Educational Inequality: From Grade School to Graduation
Inequality in education seems to be one of the more counter-intuitive things I can imagine: how can our education system exacerbate existing inequalities?
And yet, we should not be surprised. Last summer I visited Arkansas, stopping by Little Rock Central High School, the location of one of the most powerful moments in American history.
In 1957 and in accordance with a 1954 Supreme Court ruling to integrate schools (Brown v. Board of Education, 347 U.S. 483), nine African-American teenagers marched through an angry mob to school, eventually having to be escorted by the 101st Airborne Division as per President Eisenhower’s order.
The museum erected to commemorate this event stands across the street, and it powerfully evokes the events themselves, including audio and video clips of testimonials and news clips, adding an interactional scale to the micro-level events that occurred in the lunchroom (e.g., the ”Chili Incident”). The stuff brought me to tears. It’s also the stuff you bring back with you to class. To many students, this is ancient history.
When talking with students about education in the U.S., I start with John Dewey and his belief in the ideal of meritocracy. I ask my students: “Did your parents or friend’s parents move to a particular neighborhood because of the school district?” I then prod them further: “Why should that matter? Why are there good schools and bad schools?”
These are seemingly simple questions, but they unlock a set of assumptions about how we organize our public education system, and how it can undermine our shared belief in meritocracy. It is hard for students to reflect on being the beneficiaries of an unequal education system. (Here’s a news story on my high school. You can find your high school’s rank here.)

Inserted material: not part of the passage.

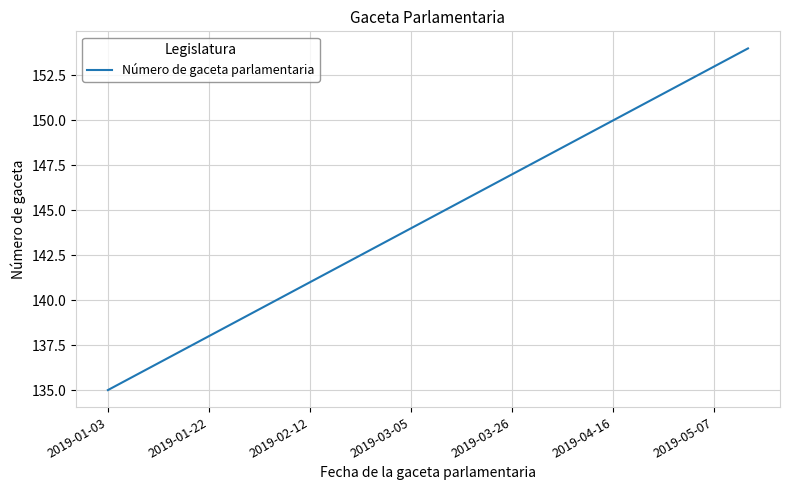

What is the greatest value displayed?

154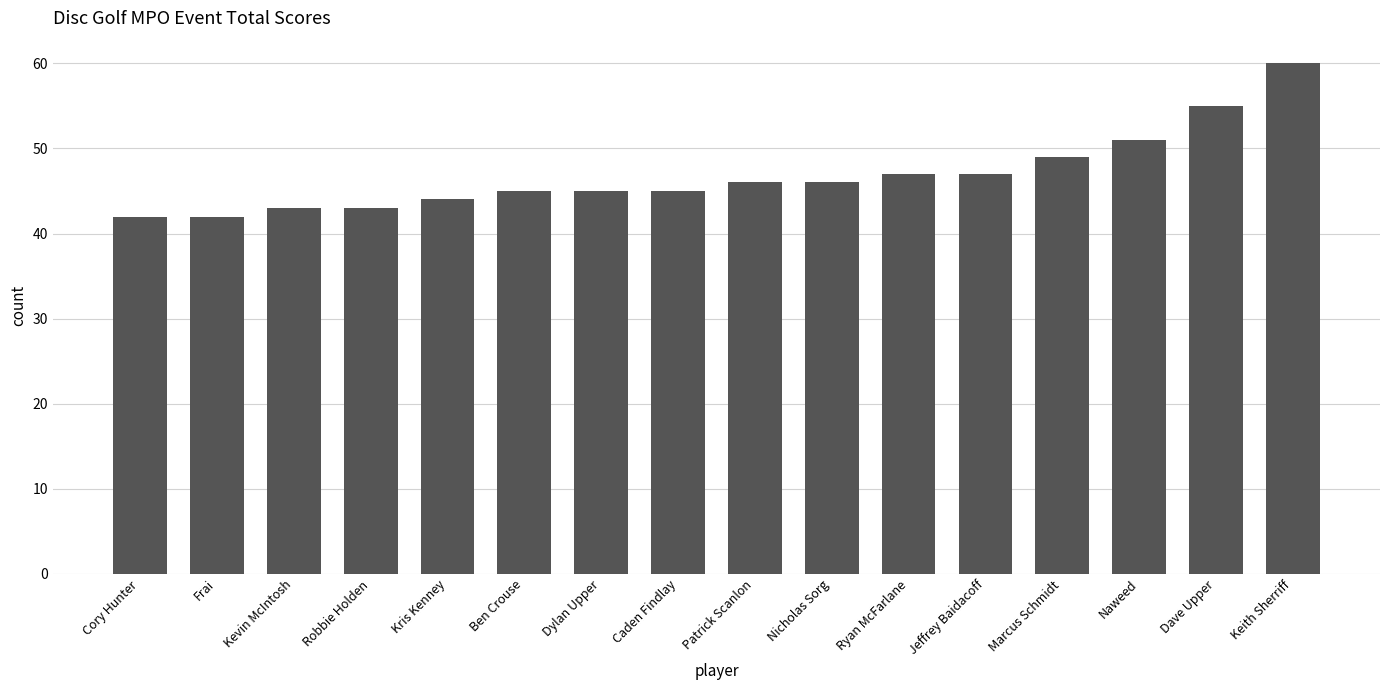

What is the label of the 5th bar from the right?

Jeffrey Baidacoff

For students fresh out of high school, who maybe heard of Little Rock Central in High School, we move to thinking about how property taxes link to educational resources.
Here is a nice chart on the sources of one state’s education funds from a study on this topic by a non-partisan think tank, Minnesota 2020:
Source: Minnesota 2020
Over the last few years, state funds are a lesser proportion of school funds, and local taxes are taking a greater proportion of the burden. Schools in poorer communities receive fewer resources. Funding for programs that attempt to directly address these inequalities are perpetually under funded: Title 1, IDEA (Individuals with Disabilities Education Act), Pell Grants, and Head Start. The New York Times reports that laws seeking to balance inequalities, like “No Child Left Behind,” have not closed achievement gaps.
The results? It is always a surprise when my students see a graph that shows SAT scores having a positive correlation with parental income. (Here’s a visualization of the data, along with a discussion at The Society Pages.) So much for merit. (A fantastic new book about how the other half learns, see Shamus Kahn’s Privilege: The Making of an Adolescent Elite at St. Paul’s School.)
Sociologists like to use Robert Merton’s manifest (i.e., obvious and intended) and latent (i.e., hidden and unintended) functions of particular social phenomena, and you should think about them as they apply to this scenario. If the obvious and intended purposes of education are to provide equal access to information, training for skills, and equal chances to succeed, the latent functions of tying education funds to property taxes might be the reproduction of inequality.
Seemingly race-neutral, the policy of tethering education funds to property should be connected with decades of other social problems, including redlining (a term coined by a sociologist to describe how banks would systematically avoid investing in predominantly African American communities), steering (the practice of real estate agents directing African Americans to particular neighborhoods and hiding housing opportunities in from them), and other forms of discrimination.
Can you hypothesize why this system is constitutional? In a 1973 5-to-4 ruling (San Antonio Independent School District v. Rodriguez, 411 U.S. 1) the U.S. Supreme Court found that funding for education based upon property taxes was not in violation of the 14th Amendment and the same Equal Protection Clause (affirming the commitment that “all men are created equal”) that allowed the Little Rock Nine to walk into their high school. Thurgood Marshall, in his dissent, wrote that “The Court concludes that public education is not constitutionally guaranteed [despite the fact that] no other state function is so uniformly recognized as an essential element of our society's well being.”
If you are interested in seeing how your high school ranks as related to those nearby, Propublica compiled data from the U.S. Department of Education Office of Civil Rights, and created an online tool called "The Opportunity Gap."
And last, there are the revelations from recent reports on college admissions officers seeking out full paying students, seeking higher-income students (which is to say, students with parents who have higher incomes).
Meanwhile, student loans are an increasingly risky endeavor. Higher education loans became a one trillion dollar business, and a New York Times article provided detailed and personal accounts of the weight on "generation debt," and a devastating report Congressional report found private colleges can damage students’ long term financial stability, and another wherein 2013 graduates will, on average, be shackled with over $35,000 of debt, creating yet another layer of inequality.